-- What this exercise asks --
A - Answer these from the line-drawing discussion, one line each:
(i) What extension is left as an exercise for the reader?
(ii) Who could be frustrated by that remark?
(iii) Besides x1 and x2, which two values does the commenter under "Typo in code?" think should be swapped?
B - Does each statement match the line-drawing discussion? Give yes or no with the exact words from the discussion that settle it.
(i) One commenter says they will change the article.
(ii) The code shown under "Typo in code?" swaps y1 and y2 along with x1 and x2.
(iii) One heading says the article needs some images.
C - Pick up the line-drawing discussion from its last line and keep it going.

-- Text to read --
The extension to cover nearly-vertical lines is trivial, and left as an exercise for the reader.

Doesn't get any more aloof than that, gentlemen.

Indeed it doesn't, and could frustrate someone coming to Wikipedia for algorithm help (I know I have). If they haven't studied Bresenham's algorithm the way to fix it may not be so obvious. I'll edit the article.

This Article needs some Images.[edit]

Maybe even readers not able to use a compiler themselves may want to know what it looks like...

Typo in code?[edit]

   // check that x1 < x2
   if x2 < x1
       swap x1, x2

Surely just swapping x1 and x2 creates a mirror-image of the line? Shouldn't y1 and y2 also be swapped?

This is what is done in Bresenham's_line_algorithm:

    if x0 > x1 then
        swap(x0, x1)

-- Dataset rows --
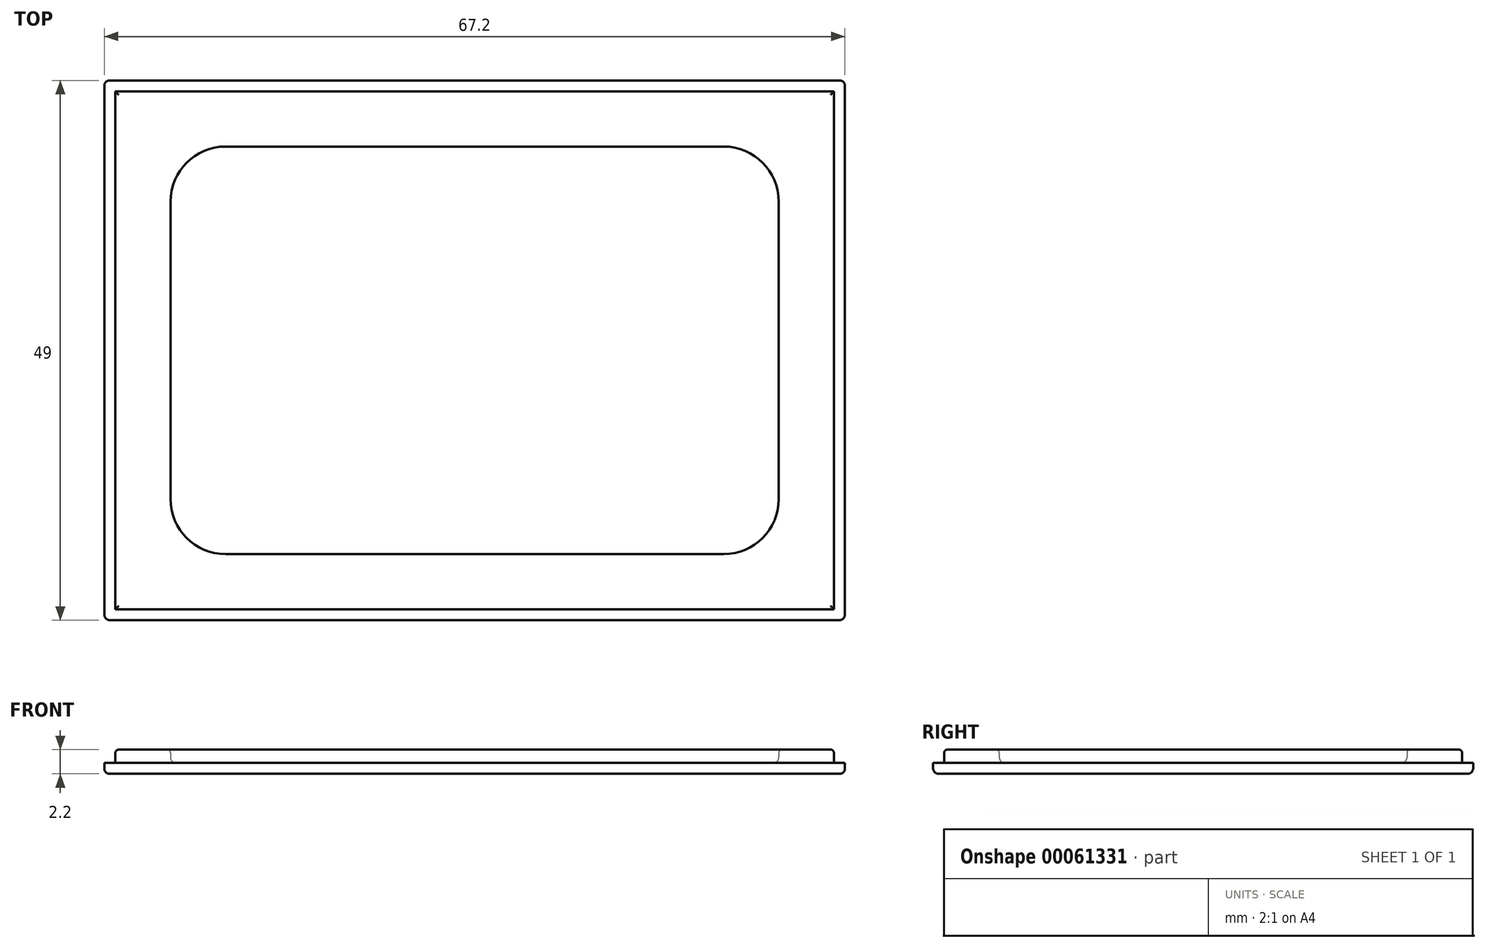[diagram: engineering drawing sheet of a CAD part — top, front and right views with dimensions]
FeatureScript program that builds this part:
annotation { "Feature Type Name" : "Feature", "Feature Type Description" : "" }
export const myFeature = defineFeature(function(context is Context, id is Id, definition is map)
    precondition{}
    {
        {
            var Q0;
            Q0=qCreatedBy(makeId("Top.planeOp"),FACE);
            var sketch = newSketch(context, id + "F0", { "sketchPlane" : qUnion([Q0])});
            skLineSegment(sketch, "E0.bottom", {"start": v(-25.22, 29.05) * mm, "end": v(41.98, 29.05) * mm});
            skLineSegment(sketch, "E0.top", {"start": v(-25.22, -19.95) * mm, "end": v(41.98, -19.95) * mm});
            skLineSegment(sketch, "E0.left", {"start": v(-25.22, 29.05) * mm, "end": v(-25.22, -19.95) * mm});
            skLineSegment(sketch, "E0.right", {"start": v(41.98, 29.05) * mm, "end": v(41.98, -19.95) * mm});
            skLineSegment(sketch, "E1.0", {"start": v(-24.22, 28.05) * mm, "end": v(40.98, 28.05) * mm});
            skLineSegment(sketch, "E1.1", {"start": v(-24.22, 28.05) * mm, "end": v(-24.22, -18.95) * mm});
            skLineSegment(sketch, "E1.2", {"start": v(-24.22, -18.95) * mm, "end": v(40.98, -18.95) * mm});
            skLineSegment(sketch, "E1.3", {"start": v(40.98, 28.05) * mm, "end": v(40.98, -18.95) * mm});
            skLineSegment(sketch, "E2.bottom", {"start": v(32.98, 28.05) * mm, "end": v(40.98, 28.05) * mm});
            skLineSegment(sketch, "E2.right", {"start": v(40.98, 28.05) * mm, "end": v(40.98, 20.05) * mm});
            skLineSegment(sketch, "E3.top", {"start": v(40.98, -18.95) * mm, "end": v(32.98, -18.95) * mm});
            skLineSegment(sketch, "E3.left", {"start": v(40.98, -10.95) * mm, "end": v(40.98, -18.95) * mm});
            skLineSegment(sketch, "E4.bottom", {"start": v(-16.22, 28.05) * mm, "end": v(-24.22, 28.05) * mm});
            skLineSegment(sketch, "E4.right", {"start": v(-24.22, 28.05) * mm, "end": v(-24.22, 20.05) * mm});
            skLineSegment(sketch, "E5.top", {"start": v(-24.22, -18.95) * mm, "end": v(-16.22, -18.95) * mm});
            skLineSegment(sketch, "E5.left", {"start": v(-24.22, -10.95) * mm, "end": v(-24.22, -18.95) * mm});
            skLineSegment(sketch, "E6.0", {"start": v(-14.22, 23.05) * mm, "end": v(30.98, 23.05) * mm});
            skLineSegment(sketch, "E7.0", {"start": v(35.98, 18.05) * mm, "end": v(35.98, -8.95) * mm});
            skLineSegment(sketch, "E7.1", {"start": v(-14.22, -13.95) * mm, "end": v(30.98, -13.95) * mm});
            skLineSegment(sketch, "E7.2", {"start": v(-19.22, 18.05) * mm, "end": v(-19.22, -8.95) * mm});
            skArc(sketch, "E8.filletArc", {"start": v(-14.22, 23.05) * mm, "mid": v(-17.76, 21.59) * mm, "end": v(-19.22, 18.05) * mm});
            skArc(sketch, "E9.filletArc", {"start": v(35.98, 18.05) * mm, "mid": v(34.51, 21.59) * mm, "end": v(30.98, 23.05) * mm});
            skPoint(sketch, "E10.visualSharp", {"position": v(-19.22, -13.95) * mm});
            skArc(sketch, "E10.filletArc", {"start": v(-19.22, -8.95) * mm, "mid": v(-17.76, -12.49) * mm, "end": v(-14.22, -13.95) * mm});
            skPoint(sketch, "E11.visualSharp", {"position": v(35.98, -13.95) * mm});
            skArc(sketch, "E11.filletArc", {"start": v(30.98, -13.95) * mm, "mid": v(34.51, -12.49) * mm, "end": v(35.98, -8.95) * mm});
            skSolve(sketch);
        }
        {
            var Q0;
            Q0=makeQuery(id+"F0.imprint","IMPRINT",FACE,{"disambiguationData":[TD([[makeQuery(id+"F0.imprint","IMPRINT",EDGE,{"derivedFrom":sQuery(id+"F0.wireOp",EDGE,"E6.0")}),-1.0]])]});
            var Q1;
            Q1=makeQuery(id+"F0.imprint","IMPRINT",FACE,{"disambiguationData":[TD([[makeQuery(id+"F0.imprint","IMPRINT",EDGE,{"derivedFrom":sQuery(id+"F0.wireOp",EDGE,"E0.bottom")}),-1.0]])]});
            var Q2;
            Q2=makeQuery(id+"F0.imprint","IMPRINT",FACE,{"disambiguationData":[TD([[makeQuery(id+"F0.imprint","IMPRINT",EDGE,{"derivedFrom":sQuery(id+"F0.wireOp",EDGE,"E1.0")}),-1.0]])]});
            extrude(context, id + "F1", {"entities" : qUnion([Q0, Q1, Q2]), "depth" : 1 * mm});
        }
        {
            var Q0;
            Q0=makeQuery(id+"F0.imprint","IMPRINT",FACE,{"disambiguationData":[TD([[makeQuery(id+"F0.imprint","IMPRINT",EDGE,{"derivedFrom":sQuery(id+"F0.wireOp",EDGE,"E1.0")}),-1.0]])]});
            extrude(context, id + "F2", {"entities" : qUnion([Q0]), "operationType" : NewBodyOperationType.ADD, "depth" : 2.2 * mm});
        }
        {
            var Q0;
            Q0=makeQuery(id+"F1.opExtrude","CAP_FACE",FACE,{"disambiguationData":[OSD([sQuery(id+"F0.wireOp",EDGE,"E0.bottom"),sQuery(id+"F0.wireOp",EDGE,"E0.top"),sQuery(id+"F0.wireOp",EDGE,"E0.left"),sQuery(id+"F0.wireOp",EDGE,"E0.right")])],"isStart":true});
            fillet(context, id + "F3", {"entities" : qUnion([Q0]), "radius" : 0.5 * mm, "tangentPropagation" : true, "allowEdgeOverflow" : false});
        }
        {
            var Q0;
            Q0=makeQuery(id+"F2.opExtrude","CAP_FACE",FACE,{"disambiguationData":[OSD([sQuery(id+"F0.wireOp",EDGE,"E1.0"),sQuery(id+"F0.wireOp",EDGE,"E1.1"),sQuery(id+"F0.wireOp",EDGE,"E1.2"),sQuery(id+"F0.wireOp",EDGE,"E1.3"),sQuery(id+"F0.wireOp",EDGE,"E2.bottom"),sQuery(id+"F0.wireOp",EDGE,"E2.right"),sQuery(id+"F0.wireOp",EDGE,"E3.top"),sQuery(id+"F0.wireOp",EDGE,"E3.left"),sQuery(id+"F0.wireOp",EDGE,"E4.bottom"),sQuery(id+"F0.wireOp",EDGE,"E4.right"),sQuery(id+"F0.wireOp",EDGE,"E5.top"),sQuery(id+"F0.wireOp",EDGE,"E5.left"),sQuery(id+"F0.wireOp",EDGE,"E6.0"),sQuery(id+"F0.wireOp",EDGE,"E7.0"),sQuery(id+"F0.wireOp",EDGE,"E7.1"),sQuery(id+"F0.wireOp",EDGE,"E7.2"),sQuery(id+"F0.wireOp",EDGE,"E8.filletArc"),sQuery(id+"F0.wireOp",EDGE,"E9.filletArc"),sQuery(id+"F0.wireOp",EDGE,"E10.filletArc"),sQuery(id+"F0.wireOp",EDGE,"E11.filletArc")])],"isStart":false});
            fillet(context, id + "F4", {"entities" : qUnion([Q0]), "radius" : 0.3 * mm, "tangentPropagation" : true, "allowEdgeOverflow" : false});
        }
        {
            var Q0;
            Q0=makeQuery(id+"F2.opExtrude","SWEPT_EDGE",EDGE,{"disambiguationData":[OSD([sQuery(id+"F0.wireOp",EDGE,"E2.bottom"),sQuery(id+"F0.wireOp",EDGE,"E2.right")])]});
            var Q1;
            Q1=makeQuery(id+"F1.opExtrude","SWEPT_EDGE",EDGE,{"disambiguationData":[OSD([sQuery(id+"F0.wireOp",EDGE,"E0.bottom"),sQuery(id+"F0.wireOp",EDGE,"E0.right")])]});
            var Q2;
            Q2=makeQuery(id+"F2.opExtrude","SWEPT_EDGE",EDGE,{"disambiguationData":[OSD([sQuery(id+"F0.wireOp",EDGE,"E3.top"),sQuery(id+"F0.wireOp",EDGE,"E3.left")])]});
            var Q3;
            Q3=makeQuery(id+"F1.opExtrude","SWEPT_EDGE",EDGE,{"disambiguationData":[OSD([sQuery(id+"F0.wireOp",EDGE,"E0.top"),sQuery(id+"F0.wireOp",EDGE,"E0.right")])]});
            var Q4;
            Q4=makeQuery(id+"F2.opExtrude","SWEPT_EDGE",EDGE,{"disambiguationData":[OSD([sQuery(id+"F0.wireOp",EDGE,"E5.top"),sQuery(id+"F0.wireOp",EDGE,"E5.left")])]});
            var Q5;
            Q5=makeQuery(id+"F1.opExtrude","SWEPT_EDGE",EDGE,{"disambiguationData":[OSD([sQuery(id+"F0.wireOp",EDGE,"E0.top"),sQuery(id+"F0.wireOp",EDGE,"E0.left")])]});
            var Q6;
            Q6=makeQuery(id+"F2.opExtrude","SWEPT_EDGE",EDGE,{"disambiguationData":[OSD([sQuery(id+"F0.wireOp",EDGE,"E4.bottom"),sQuery(id+"F0.wireOp",EDGE,"E4.right")])]});
            var Q7;
            Q7=makeQuery(id+"F1.opExtrude","SWEPT_EDGE",EDGE,{"disambiguationData":[OSD([sQuery(id+"F0.wireOp",EDGE,"E0.bottom"),sQuery(id+"F0.wireOp",EDGE,"E0.left")])]});
            fillet(context, id + "F5", {"entities" : qUnion([Q0, Q1, Q2, Q3, Q4, Q5, Q6, Q7]), "radius" : 0.5 * mm, "tangentPropagation" : true, "allowEdgeOverflow" : false});
        }
        {
            var Q0;
            Q0=makeQuery(id+"F2.boolean.opBoolean","SPLIT",FACE,{"disambiguationData":[TD([makeQuery(id+"F2.opExtrude","SWEPT_FACE",FACE,{"disambiguationData":[OSD([sQuery(id+"F0.wireOp",EDGE,"E6.0")])]})])],"derivedFrom":makeQuery(id+"F1.opExtrude","CAP_FACE",FACE,{"disambiguationData":[OSD([sQuery(id+"F0.wireOp",EDGE,"E0.bottom"),sQuery(id+"F0.wireOp",EDGE,"E0.top"),sQuery(id+"F0.wireOp",EDGE,"E0.left"),sQuery(id+"F0.wireOp",EDGE,"E0.right")])],"isStart":false})});
            fillet(context, id + "F6", {"entities" : qUnion([Q0]), "radius" : 0.5 * mm, "tangentPropagation" : true, "allowEdgeOverflow" : false});
        }
    });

-- Results --
A -
(i) The extension to cover nearly-vertical lines.
(ii) Someone coming to Wikipedia for algorithm help.
(iii) y1 and y2.

B -
(i) Yes: "I'll edit the article."
(ii) No: "swap x1, x2" and "Shouldn't y1 and y2 also be swapped?"
(iii) Yes: "This Article needs some Images."

C -
        swap(y0, y1)

The nearly-horizontal case[edit]

"the nearly-horizontal case (Δx > Δy)"

makes more sense (to me) if it would read

"the nearly-horizontal case (Δx ≫ Δy)"

Am I missing something obvious here?

- Yes, the word "nearly" is a bit misleading. Δx > Δy is just the more-horizontal-than-not case, in which one can iterate over x to draw all the points. 80.137.89.203 17:07, 1 August 2006 (UTC)

Posted Pseudo-Code Works[edit]

FYI, I used the pseudo-code posted on the wiki page as the basis for my own Wu line generator in C++ combined with SDL (Simple DirectMedia Layer). It works very well, is very fast, and can be easily generalized to other octants in the plane. Thanks a ton to the original poster.

- I just implemented this in python and IMHO "ipart(x) == integer part of x" should be clarified to really mean floor(x), that is for negative numbers (like -2.5) it should still round down (to -3.0) instead of to the integer part (-2.0). Also i used "1.0-(intery-floor(intery))" to calculate the alpha (also because of negative numbers) 80.137.89.203 17:18, 1 August 2006 (UTC)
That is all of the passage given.